Летучая мышь размахивала над ним широко распростертыми крыльями, словно издевательски потешаясь над своей поверженной жертвой и ее суеверным ужасом.
Бессильными руками Конан пошарил на теле, где полоска невыделанной кожи удерживала на талии импровизированную набедренную повязку. Возле кошеля с этого ремешка свисал тонкий кинжал. Его пальцы, все еще непослушные от обморожения, нащупали, однако, не рукоятку кинжала, а кошель, и коснулись при этом какого-то гладкого и теплого предмета, спрятанного внутри мешочка.
Внезапно Конан отдернул пальцы, когда покалывающий жар потек в него. Его пальцы погладили удивительный амулет, который он нашел днем раньше, когда они разбили лагерь у Бахари. Прикосновение к гладкому камню высвободило странные силы.
Тварь, похожая на летучую мышь, разом отшатнулась от него. Еще мгновенье назад она подобралась так близко, что его тело содрогалось от неземного холода, излучаемого этим чудовищем. Теперь она, все быстрее взмахивая крыльями, почти в отчаянии улетала от него прочь.
Конан с трудом поднялся на колени. Он сражался со слабостью, сковавшей его тело. Сперва ужасающий холод от прикосновения чудовищной тени, затем покалывающий жар, растекающийся по обнаженному телу, — все это вместе было чересчур даже для его сил. Перед его глазами все расплылось. Рассудок помрачился. Он в ярости потряс головой, чтобы совладать с растерянностью, и осмотрелся.
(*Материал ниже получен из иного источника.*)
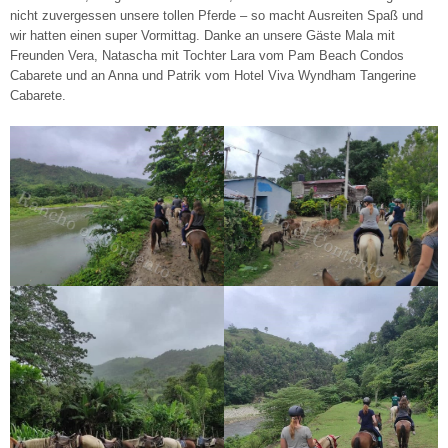
nicht zuvergessen unsere tollen Pferde – so macht Ausreiten Spaß und
wir hatten einen super Vormittag. Danke an unsere Gäste Mala mit
Freunden Vera, Natascha mit Tochter Lara vom Pam Beach Condos
Cabarete und an Anna und Patrik vom Hotel Viva Wyndham Tangerine
Cabarete.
— Митра! Кром и Митра! Неужто весь мир свихнулся?
Жуткая армия летающего кошмара прогнала с поля боя все войско генерала Бакры, а тех, кто не мог бежать достаточно быстро, уничтожила. Однако не тронула ухмыляющихся воинов Мунтассем-хана, точно солдаты Яралета и тенеподобные чудища были партнерами в нечестивом союзе черной магии.
Но теперь люди Яралета с криком помчались прочь от вампиров-теней. Обе армии в конце концов были рассеяны.
Неужели и вправду мир обезумел, в тоске спрашивал Конан у багрового неба.
Силы и рассудок теперь оставили киммерийца окончательно. Он погрузился в черное забытье.